Task to carry out →
Update the rows from the line with "class: Insecta" up to and including the last line of the rows, replacing "common name" with "vernacular name" and changing nothing else. Leave the pictures out of your answer.

Data for this task →
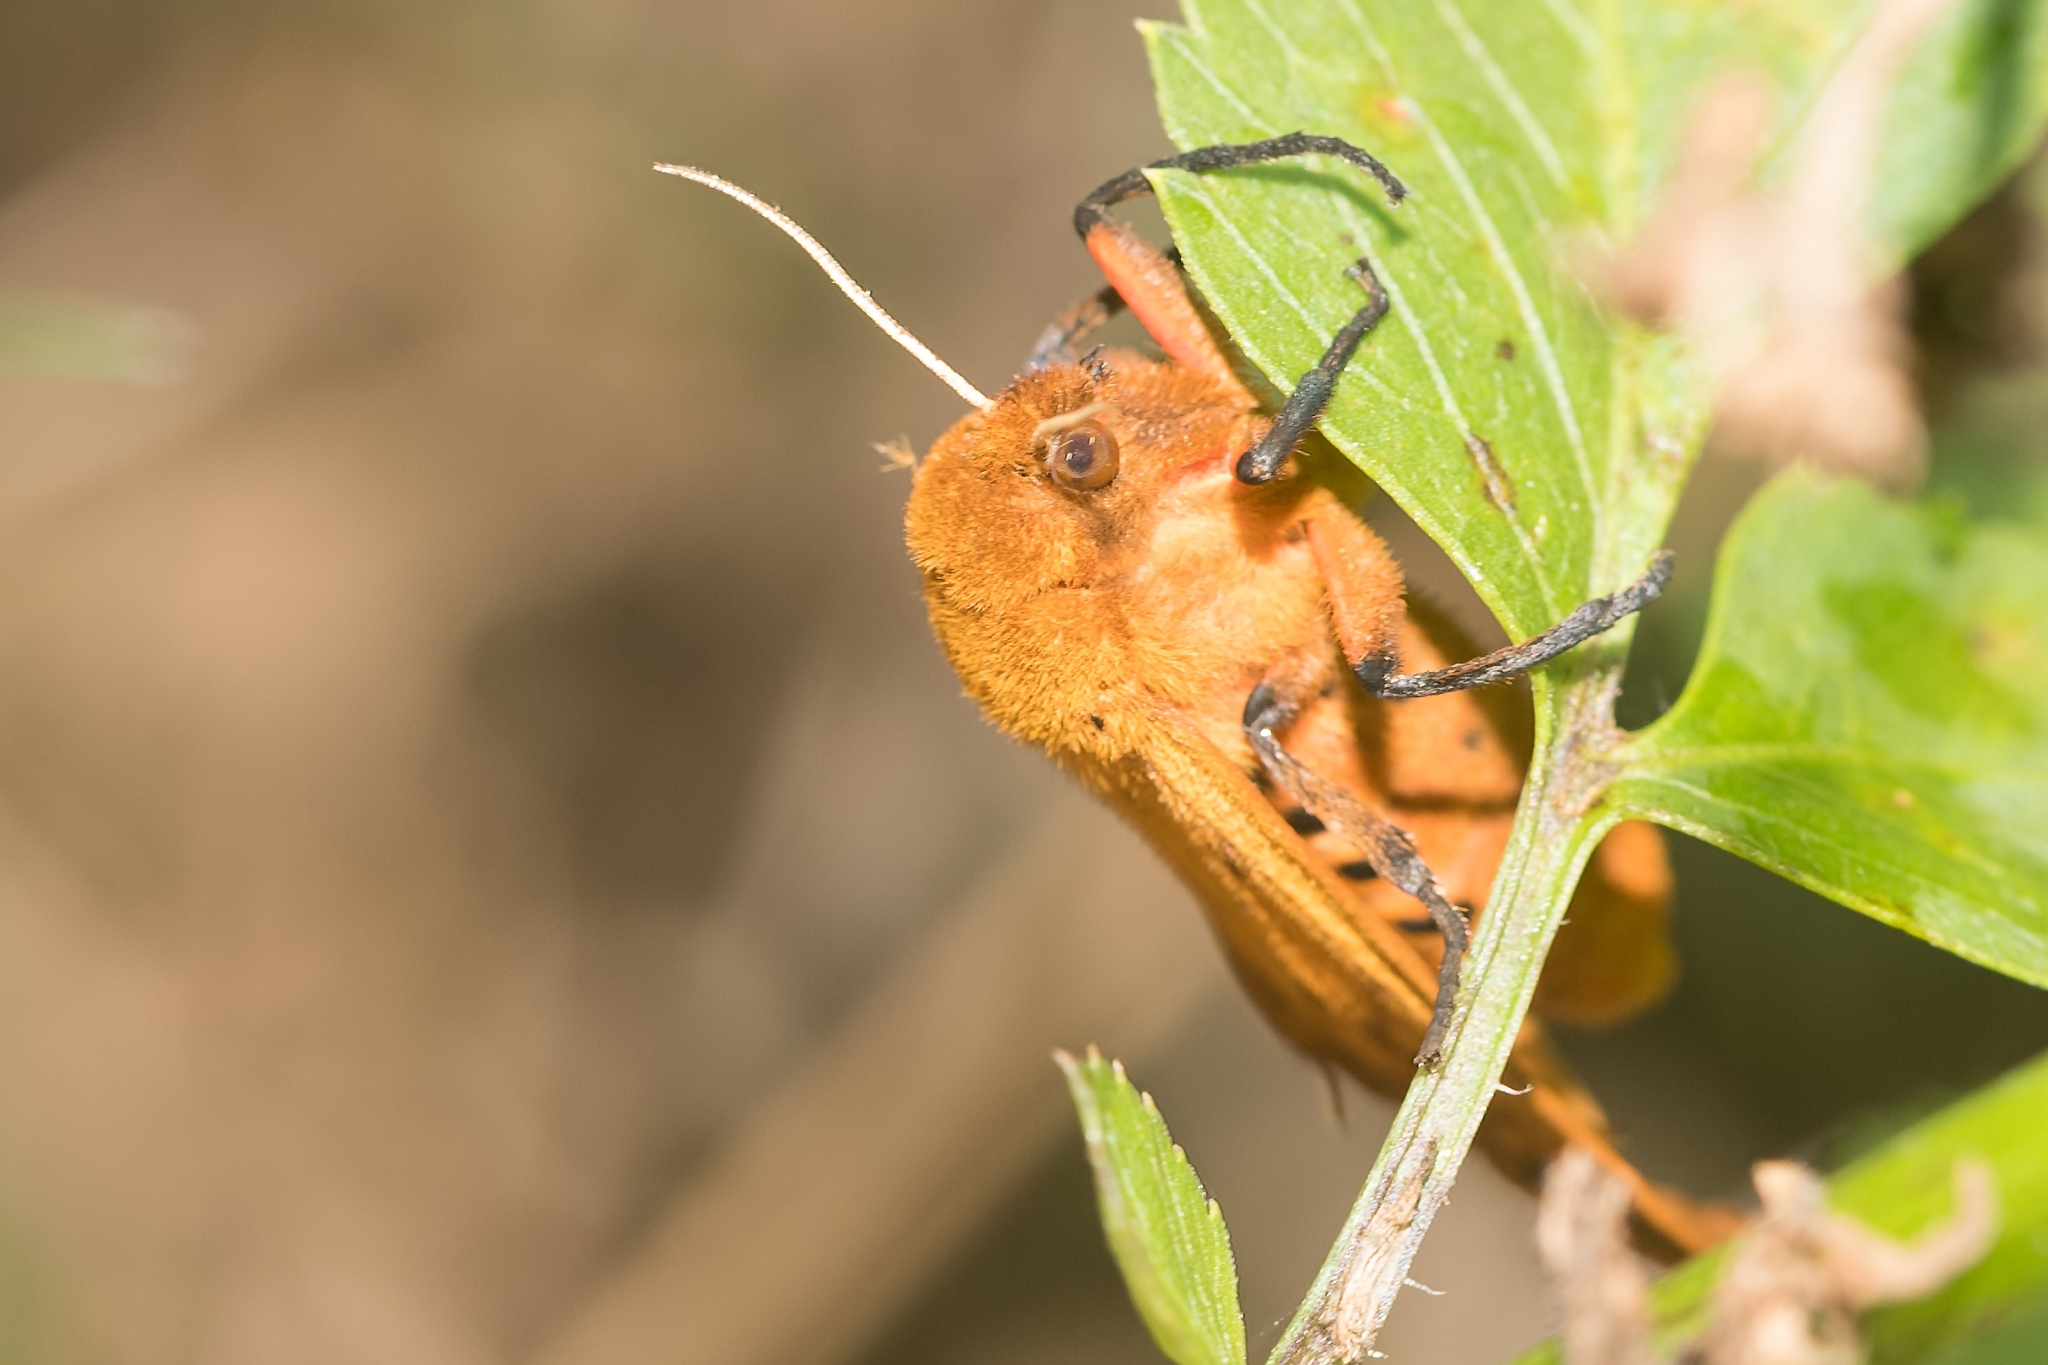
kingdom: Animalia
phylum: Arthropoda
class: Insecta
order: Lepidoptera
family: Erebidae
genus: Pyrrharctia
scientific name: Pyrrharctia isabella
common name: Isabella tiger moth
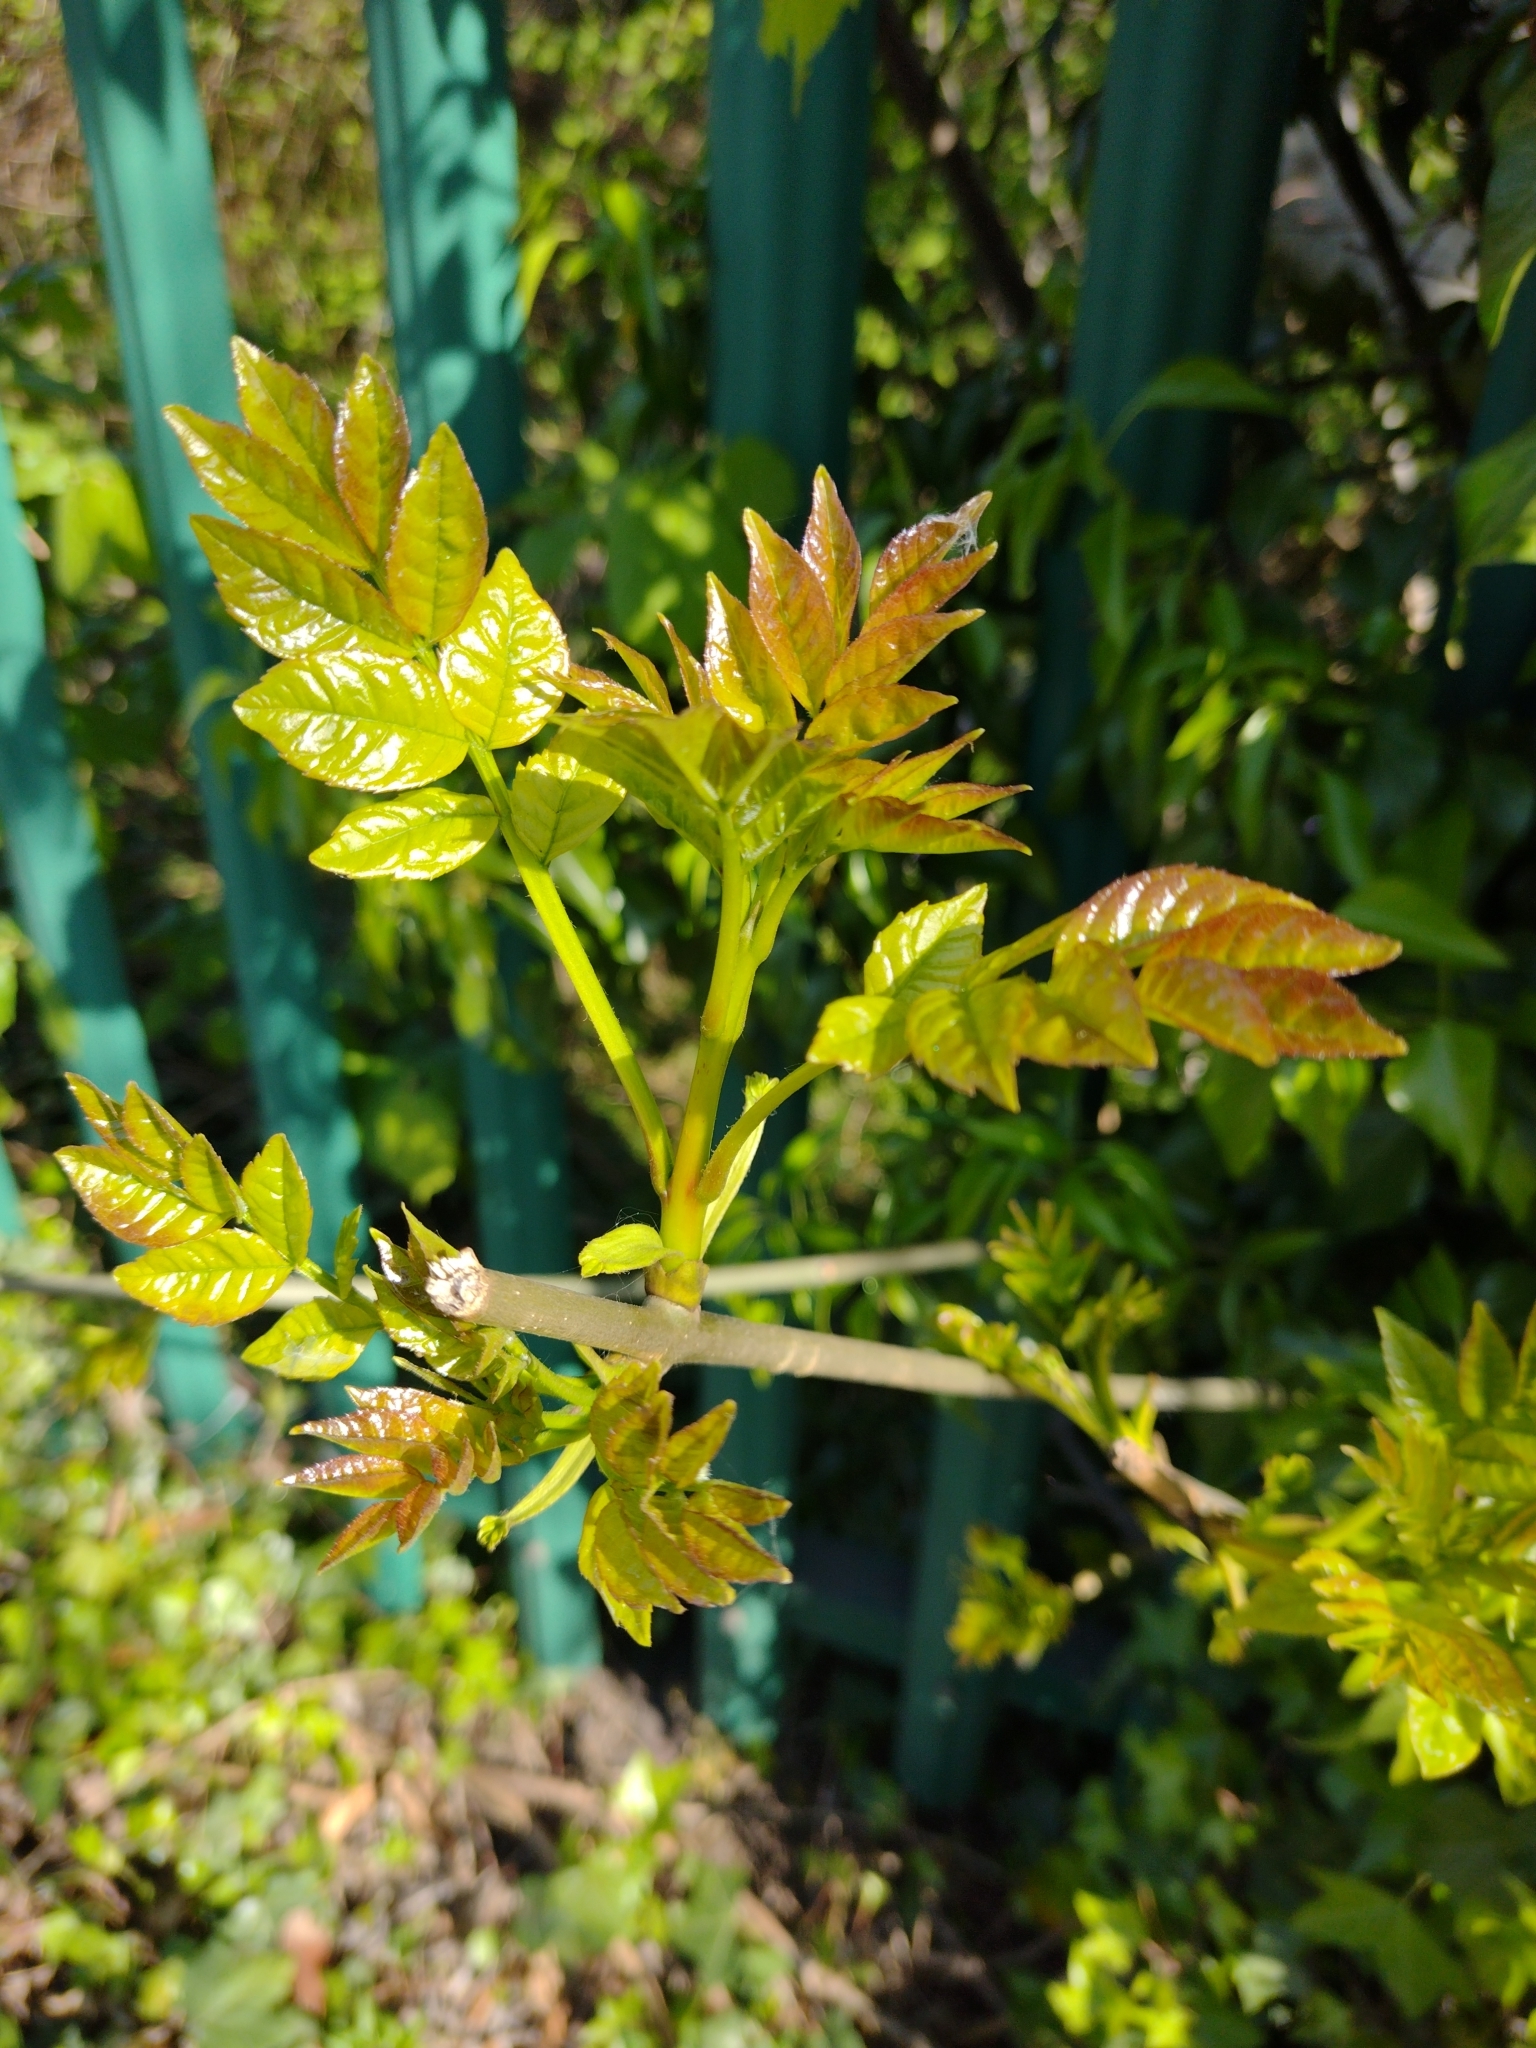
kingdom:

Reply to the task →
class: Insecta
order: Lepidoptera
family: Erebidae
genus: Pyrrharctia
scientific name: Pyrrharctia isabella
vernacular name: Isabella tiger moth
kingdom:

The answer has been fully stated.